[Material supplied — start]
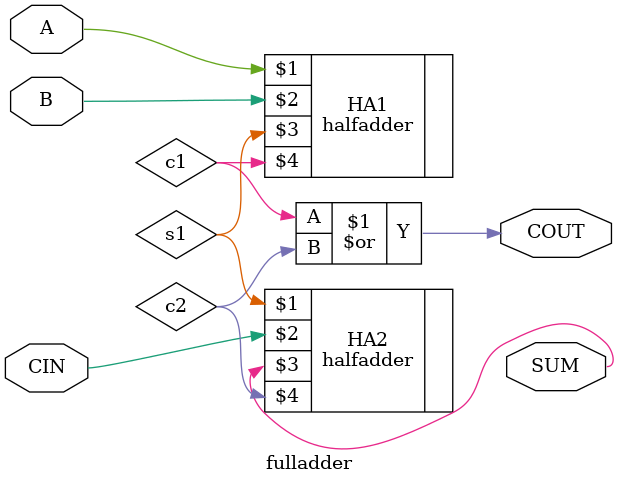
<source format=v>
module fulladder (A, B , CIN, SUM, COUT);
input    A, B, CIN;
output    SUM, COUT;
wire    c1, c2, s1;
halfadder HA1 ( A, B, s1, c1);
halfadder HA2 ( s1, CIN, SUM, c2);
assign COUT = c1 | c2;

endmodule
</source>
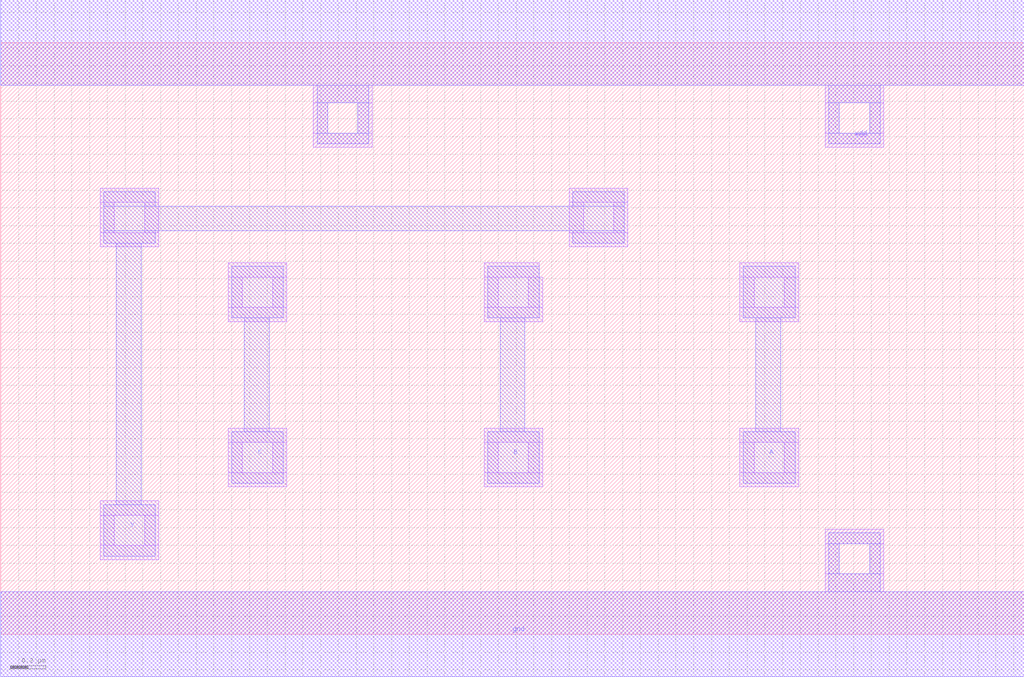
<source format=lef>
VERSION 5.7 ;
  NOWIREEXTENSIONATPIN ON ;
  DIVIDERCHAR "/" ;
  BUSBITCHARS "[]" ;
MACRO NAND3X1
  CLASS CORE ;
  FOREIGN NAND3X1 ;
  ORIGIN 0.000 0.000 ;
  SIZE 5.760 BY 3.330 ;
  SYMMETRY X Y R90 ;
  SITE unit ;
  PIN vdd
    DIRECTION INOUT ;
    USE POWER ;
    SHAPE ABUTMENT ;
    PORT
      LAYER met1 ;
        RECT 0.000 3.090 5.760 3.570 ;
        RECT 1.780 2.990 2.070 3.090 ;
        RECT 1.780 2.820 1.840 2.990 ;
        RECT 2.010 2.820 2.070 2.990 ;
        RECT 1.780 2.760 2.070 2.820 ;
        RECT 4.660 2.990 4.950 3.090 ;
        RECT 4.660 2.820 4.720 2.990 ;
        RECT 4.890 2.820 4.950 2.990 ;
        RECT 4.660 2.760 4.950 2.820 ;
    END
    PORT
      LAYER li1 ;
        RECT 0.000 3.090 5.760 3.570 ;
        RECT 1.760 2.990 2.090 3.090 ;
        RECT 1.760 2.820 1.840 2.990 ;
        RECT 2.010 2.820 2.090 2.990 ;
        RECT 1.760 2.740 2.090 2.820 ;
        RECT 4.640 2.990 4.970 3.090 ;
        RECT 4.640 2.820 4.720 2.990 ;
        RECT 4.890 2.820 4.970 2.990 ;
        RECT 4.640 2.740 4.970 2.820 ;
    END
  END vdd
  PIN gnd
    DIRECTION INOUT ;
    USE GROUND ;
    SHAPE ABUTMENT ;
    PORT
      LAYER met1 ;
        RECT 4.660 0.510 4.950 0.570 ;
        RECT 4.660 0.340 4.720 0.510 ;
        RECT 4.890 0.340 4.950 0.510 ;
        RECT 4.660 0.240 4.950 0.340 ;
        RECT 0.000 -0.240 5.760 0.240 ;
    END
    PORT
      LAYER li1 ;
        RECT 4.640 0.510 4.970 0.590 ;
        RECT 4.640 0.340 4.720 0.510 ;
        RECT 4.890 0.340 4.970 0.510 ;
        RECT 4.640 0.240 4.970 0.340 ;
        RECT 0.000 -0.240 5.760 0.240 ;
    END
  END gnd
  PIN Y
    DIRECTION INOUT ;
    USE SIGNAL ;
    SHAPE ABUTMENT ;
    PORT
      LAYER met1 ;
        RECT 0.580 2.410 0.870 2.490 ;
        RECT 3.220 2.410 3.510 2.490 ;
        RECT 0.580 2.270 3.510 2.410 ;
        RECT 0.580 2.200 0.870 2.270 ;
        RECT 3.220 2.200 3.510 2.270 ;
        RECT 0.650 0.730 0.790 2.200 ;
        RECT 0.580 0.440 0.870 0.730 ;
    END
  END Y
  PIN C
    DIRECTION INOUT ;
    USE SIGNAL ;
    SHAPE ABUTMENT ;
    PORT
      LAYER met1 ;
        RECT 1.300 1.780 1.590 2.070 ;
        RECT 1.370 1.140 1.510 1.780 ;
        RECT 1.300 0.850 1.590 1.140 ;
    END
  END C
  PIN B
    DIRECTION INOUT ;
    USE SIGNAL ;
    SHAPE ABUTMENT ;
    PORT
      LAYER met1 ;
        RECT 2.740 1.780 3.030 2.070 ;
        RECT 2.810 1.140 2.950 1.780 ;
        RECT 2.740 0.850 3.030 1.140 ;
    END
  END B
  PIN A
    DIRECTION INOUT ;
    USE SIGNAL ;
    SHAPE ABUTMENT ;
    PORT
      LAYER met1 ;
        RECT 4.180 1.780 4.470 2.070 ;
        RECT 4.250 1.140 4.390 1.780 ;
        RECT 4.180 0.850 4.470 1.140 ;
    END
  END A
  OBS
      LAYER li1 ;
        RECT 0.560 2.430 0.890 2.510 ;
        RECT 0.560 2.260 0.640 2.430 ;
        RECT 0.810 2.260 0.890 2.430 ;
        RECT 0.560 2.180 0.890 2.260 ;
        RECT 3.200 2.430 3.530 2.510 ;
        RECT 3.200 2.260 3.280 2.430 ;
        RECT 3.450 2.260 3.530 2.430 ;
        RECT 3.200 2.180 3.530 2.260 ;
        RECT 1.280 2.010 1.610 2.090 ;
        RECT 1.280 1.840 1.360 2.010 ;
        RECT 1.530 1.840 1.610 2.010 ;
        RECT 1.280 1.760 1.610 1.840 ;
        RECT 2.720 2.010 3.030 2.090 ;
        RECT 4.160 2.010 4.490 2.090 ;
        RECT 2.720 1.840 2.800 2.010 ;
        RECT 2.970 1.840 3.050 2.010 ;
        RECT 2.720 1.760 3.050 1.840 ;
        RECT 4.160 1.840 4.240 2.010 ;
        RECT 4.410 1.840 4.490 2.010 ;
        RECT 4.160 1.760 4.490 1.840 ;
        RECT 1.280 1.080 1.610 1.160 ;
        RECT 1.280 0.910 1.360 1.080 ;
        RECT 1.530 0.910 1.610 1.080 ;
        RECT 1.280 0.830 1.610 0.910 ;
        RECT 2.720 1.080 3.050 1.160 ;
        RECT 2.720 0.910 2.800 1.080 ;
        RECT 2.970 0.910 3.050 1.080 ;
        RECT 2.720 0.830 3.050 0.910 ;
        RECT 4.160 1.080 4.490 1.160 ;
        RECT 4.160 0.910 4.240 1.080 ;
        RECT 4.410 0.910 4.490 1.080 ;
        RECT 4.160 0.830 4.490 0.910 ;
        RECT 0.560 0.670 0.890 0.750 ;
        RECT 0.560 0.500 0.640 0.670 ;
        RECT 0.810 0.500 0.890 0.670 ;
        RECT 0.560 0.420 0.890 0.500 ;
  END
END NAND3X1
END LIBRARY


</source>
[Material supplied — finish]
[Material supplied — start]
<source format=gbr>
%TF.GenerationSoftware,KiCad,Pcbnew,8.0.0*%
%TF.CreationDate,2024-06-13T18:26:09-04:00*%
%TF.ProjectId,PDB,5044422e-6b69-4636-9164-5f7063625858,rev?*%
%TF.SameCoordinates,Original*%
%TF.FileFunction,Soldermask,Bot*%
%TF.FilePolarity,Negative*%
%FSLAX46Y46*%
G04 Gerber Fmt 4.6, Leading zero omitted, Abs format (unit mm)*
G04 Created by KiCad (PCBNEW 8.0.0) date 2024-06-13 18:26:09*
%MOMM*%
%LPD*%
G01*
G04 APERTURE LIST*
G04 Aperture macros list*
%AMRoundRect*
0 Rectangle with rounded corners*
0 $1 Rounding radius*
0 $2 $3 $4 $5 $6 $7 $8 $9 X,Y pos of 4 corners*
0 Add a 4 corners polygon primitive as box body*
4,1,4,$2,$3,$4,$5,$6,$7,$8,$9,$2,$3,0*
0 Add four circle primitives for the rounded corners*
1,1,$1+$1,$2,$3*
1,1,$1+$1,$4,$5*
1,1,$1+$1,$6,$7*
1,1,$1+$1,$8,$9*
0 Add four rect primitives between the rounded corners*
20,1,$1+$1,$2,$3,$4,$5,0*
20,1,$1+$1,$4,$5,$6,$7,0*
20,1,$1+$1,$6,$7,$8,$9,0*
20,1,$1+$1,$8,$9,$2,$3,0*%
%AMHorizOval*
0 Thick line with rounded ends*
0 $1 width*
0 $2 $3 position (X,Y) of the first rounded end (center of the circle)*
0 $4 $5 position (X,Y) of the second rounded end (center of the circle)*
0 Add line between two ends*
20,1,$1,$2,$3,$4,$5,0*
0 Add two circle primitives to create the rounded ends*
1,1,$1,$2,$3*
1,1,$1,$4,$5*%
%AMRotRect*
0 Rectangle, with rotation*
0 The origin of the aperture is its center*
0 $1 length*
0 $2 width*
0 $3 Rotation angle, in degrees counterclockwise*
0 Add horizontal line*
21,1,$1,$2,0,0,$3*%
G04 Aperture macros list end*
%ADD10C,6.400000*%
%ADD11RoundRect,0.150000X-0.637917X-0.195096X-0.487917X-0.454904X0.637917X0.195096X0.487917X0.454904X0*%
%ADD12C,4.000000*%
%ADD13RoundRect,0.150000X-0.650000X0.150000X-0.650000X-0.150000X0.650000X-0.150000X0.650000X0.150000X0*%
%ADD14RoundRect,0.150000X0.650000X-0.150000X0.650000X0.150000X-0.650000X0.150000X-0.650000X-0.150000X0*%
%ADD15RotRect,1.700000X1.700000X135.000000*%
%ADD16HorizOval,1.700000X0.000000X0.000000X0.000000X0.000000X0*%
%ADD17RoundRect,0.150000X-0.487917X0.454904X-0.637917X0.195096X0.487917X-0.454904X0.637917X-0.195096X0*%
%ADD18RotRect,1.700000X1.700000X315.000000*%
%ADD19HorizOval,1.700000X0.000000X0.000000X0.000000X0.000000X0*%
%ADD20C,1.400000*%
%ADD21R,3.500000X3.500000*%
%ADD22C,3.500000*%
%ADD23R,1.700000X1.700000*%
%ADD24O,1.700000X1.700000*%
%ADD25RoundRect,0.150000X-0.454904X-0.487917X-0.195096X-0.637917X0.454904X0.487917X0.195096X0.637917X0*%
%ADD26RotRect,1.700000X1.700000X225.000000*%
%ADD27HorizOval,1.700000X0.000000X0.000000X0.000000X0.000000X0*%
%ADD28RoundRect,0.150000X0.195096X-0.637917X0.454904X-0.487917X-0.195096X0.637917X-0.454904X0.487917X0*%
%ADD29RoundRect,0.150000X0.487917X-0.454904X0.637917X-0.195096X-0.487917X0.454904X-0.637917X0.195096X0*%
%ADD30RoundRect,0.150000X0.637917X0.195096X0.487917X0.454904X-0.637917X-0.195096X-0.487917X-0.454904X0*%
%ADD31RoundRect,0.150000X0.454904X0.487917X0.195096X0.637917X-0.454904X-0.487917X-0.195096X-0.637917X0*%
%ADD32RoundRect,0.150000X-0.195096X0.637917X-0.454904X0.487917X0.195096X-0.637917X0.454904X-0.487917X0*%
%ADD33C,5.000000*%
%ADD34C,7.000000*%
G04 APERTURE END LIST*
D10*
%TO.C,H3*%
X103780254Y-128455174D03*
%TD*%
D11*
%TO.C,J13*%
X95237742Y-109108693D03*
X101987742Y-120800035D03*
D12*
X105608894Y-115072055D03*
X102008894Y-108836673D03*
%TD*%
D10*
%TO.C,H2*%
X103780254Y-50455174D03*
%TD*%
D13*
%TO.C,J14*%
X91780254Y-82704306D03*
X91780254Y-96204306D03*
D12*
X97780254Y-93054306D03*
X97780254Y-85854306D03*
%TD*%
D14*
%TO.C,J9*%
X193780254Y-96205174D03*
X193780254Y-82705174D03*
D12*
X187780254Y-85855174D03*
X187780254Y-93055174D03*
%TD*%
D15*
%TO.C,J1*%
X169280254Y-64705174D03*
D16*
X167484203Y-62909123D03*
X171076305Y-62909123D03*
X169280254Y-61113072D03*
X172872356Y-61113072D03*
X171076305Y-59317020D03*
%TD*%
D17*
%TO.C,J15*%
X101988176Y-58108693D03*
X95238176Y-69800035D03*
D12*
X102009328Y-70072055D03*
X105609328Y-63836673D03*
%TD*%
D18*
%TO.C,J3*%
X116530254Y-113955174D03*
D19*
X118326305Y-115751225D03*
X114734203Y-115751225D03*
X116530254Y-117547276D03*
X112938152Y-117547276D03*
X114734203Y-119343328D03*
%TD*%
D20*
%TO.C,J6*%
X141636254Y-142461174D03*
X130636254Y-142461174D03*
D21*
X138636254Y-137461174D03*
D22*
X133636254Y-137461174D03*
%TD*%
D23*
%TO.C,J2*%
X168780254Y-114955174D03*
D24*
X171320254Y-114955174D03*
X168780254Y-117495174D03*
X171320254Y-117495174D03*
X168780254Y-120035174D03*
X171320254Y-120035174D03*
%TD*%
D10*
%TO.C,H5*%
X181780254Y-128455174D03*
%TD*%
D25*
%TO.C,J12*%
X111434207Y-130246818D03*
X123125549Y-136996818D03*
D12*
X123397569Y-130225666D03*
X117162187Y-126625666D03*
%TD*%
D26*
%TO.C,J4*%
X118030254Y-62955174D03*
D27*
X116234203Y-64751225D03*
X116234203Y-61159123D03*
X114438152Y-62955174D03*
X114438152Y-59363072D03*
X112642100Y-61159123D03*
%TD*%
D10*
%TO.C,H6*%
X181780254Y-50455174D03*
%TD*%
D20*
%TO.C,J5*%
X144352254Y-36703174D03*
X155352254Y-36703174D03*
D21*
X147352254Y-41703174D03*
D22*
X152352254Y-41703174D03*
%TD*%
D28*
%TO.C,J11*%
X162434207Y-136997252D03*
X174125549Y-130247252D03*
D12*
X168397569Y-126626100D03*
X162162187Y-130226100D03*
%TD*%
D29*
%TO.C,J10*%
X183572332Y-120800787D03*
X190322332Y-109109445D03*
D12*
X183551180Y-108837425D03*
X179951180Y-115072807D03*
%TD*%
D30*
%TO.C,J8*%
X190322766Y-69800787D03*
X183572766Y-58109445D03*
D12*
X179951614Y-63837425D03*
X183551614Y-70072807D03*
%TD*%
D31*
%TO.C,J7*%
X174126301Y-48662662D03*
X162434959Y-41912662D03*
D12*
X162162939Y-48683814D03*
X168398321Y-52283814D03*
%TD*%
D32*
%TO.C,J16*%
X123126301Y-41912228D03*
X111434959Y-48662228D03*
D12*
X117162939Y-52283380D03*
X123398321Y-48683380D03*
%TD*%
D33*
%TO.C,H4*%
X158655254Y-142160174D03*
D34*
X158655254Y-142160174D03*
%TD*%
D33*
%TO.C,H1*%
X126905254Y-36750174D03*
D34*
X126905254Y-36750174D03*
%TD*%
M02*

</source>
[Material supplied — finish]
### Directions for this task
Beginning with the line above that contains "assign COUT = c1 | c2;" and ending with the line that contains "RECT 4.660 2.820 4.720 2.990 ;", quote each line exactly, keeping out the pictures.

### Answer area
assign COUT = c1 | c2;

endmodule
</source>
<source format=lef>
VERSION 5.7 ;
  NOWIREEXTENSIONATPIN ON ;
  DIVIDERCHAR "/" ;
  BUSBITCHARS "[]" ;
MACRO NAND3X1
  CLASS CORE ;
  FOREIGN NAND3X1 ;
  ORIGIN 0.000 0.000 ;
  SIZE 5.760 BY 3.330 ;
  SYMMETRY X Y R90 ;
  SITE unit ;
  PIN vdd
    DIRECTION INOUT ;
    USE POWER ;
    SHAPE ABUTMENT ;
    PORT
      LAYER met1 ;
        RECT 0.000 3.090 5.760 3.570 ;
        RECT 1.780 2.990 2.070 3.090 ;
        RECT 1.780 2.820 1.840 2.990 ;
        RECT 2.010 2.820 2.070 2.990 ;
        RECT 1.780 2.760 2.070 2.820 ;
        RECT 4.660 2.990 4.950 3.090 ;
        RECT 4.660 2.820 4.720 2.990 ;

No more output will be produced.